A typical away-from-boundaries region of dimensions 0.1in. x 1in. x 1in. (half slab thickness due to symmetry) is modeled as shown in the figure. Investigate the response of the slab corresponding to different time values.
File Name
Browse to drive
letter:\Users\Public\Public Documents\SOLIDWORKS\SOLIDWORKS
version\samples\Simulation
Examples\Verification\Nonlinear_Thermal.SLDPRT and open the
file.
Study Types
Transient thermal and nonlinear static with thermal effects.
Meshing Parameters
Use a Global Size of 0.1".
Material Model
Viscoelastic
Modeling Hints
The half-thickness of the slab (H/2 = 1 in) is modeled. First a transient thermal analysis is performed, where at the end of 6 sec the slab reaches its thermal equilibrium condition. A nonlinear analysis is performed with temperatures at any time obtained by interpolation from the thermal study.
Material Properties
Modulus of elasticity = 10,000 psi, Poisson's ratio = 0.4833, Coefficient of thermal expansion = 1e-5/ºF, Shear relaxation modulus = 0.901, Shear relaxation time = 0.9899 sec, Glassy transition temperature = 70 ºF, First constant for WLF equation = 4.92, Second constant for WLF equation = 215, Mass density = 386.22 lb/in3, Thermal conductivity = 1/ sec in ºF, Specific heat = 0.0025892 / lb ºF.
Restraints and Loads
Uniform temperature T
0 = 100 ºF is applied at the outer face as shown in the figure. X-axis is sec, Y-axis is ºF.
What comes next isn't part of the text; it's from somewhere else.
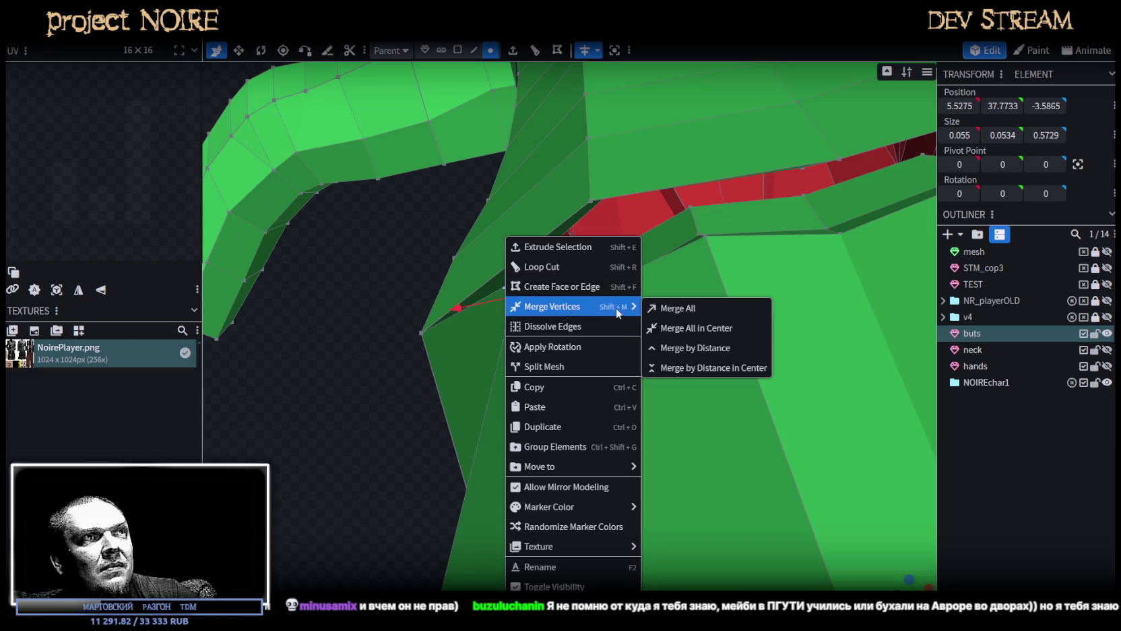
{"action": "left_click", "coordinate": [683, 308]}
{"action": "left_click_drag", "start_coordinate": [350, 417], "coordinate": [372, 421]}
All the faces are restrained in the Z- dir, the top and bottom faces are restrained in the Y-dir, and symmetry conditions are applied to the face of symmetry.
References
- Carslaw, H.S. and Yeager, J.C., Conduction of Heat in Solids, Clarendon Press, Oxford, 1959.
- Williams, M.L., Landel, R.F., Ferry, J.D., Journal of American Chemical Society, V77, pp. 3701, 1955.